**Saved data entries**
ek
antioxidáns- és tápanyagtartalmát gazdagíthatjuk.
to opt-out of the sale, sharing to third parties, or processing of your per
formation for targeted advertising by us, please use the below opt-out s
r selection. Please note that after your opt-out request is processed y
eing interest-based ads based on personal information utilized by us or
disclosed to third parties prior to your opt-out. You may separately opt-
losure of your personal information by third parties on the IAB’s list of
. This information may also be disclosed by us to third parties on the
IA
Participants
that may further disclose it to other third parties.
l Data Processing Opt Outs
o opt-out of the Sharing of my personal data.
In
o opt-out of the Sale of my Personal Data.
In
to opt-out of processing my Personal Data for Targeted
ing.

---

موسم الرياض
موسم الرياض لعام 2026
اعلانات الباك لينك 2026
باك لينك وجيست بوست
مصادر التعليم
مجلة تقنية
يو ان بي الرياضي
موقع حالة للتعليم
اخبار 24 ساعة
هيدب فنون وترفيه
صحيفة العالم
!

--

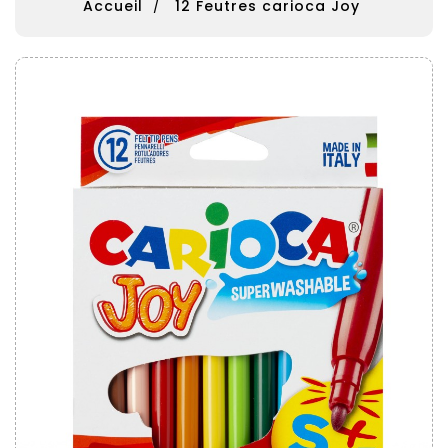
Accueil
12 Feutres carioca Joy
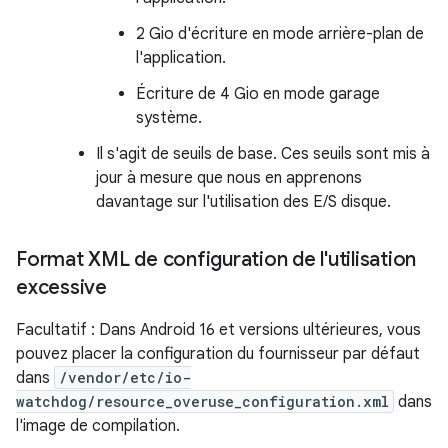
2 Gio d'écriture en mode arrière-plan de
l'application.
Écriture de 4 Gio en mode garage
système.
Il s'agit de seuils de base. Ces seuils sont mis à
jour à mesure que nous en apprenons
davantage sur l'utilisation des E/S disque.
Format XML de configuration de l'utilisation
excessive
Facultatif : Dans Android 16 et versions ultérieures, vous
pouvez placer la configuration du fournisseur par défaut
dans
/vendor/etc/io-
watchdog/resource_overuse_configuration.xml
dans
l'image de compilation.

**Task instructions**
When you reach the line with "watchdog/resource_overuse_configuration.xml" in the records above, start writing out lines exactly, and stop once the line with "l'image de compilation." has been written; include nothing else.

**Your solution**
watchdog/resource_overuse_configuration.xml
dans
l'image de compilation.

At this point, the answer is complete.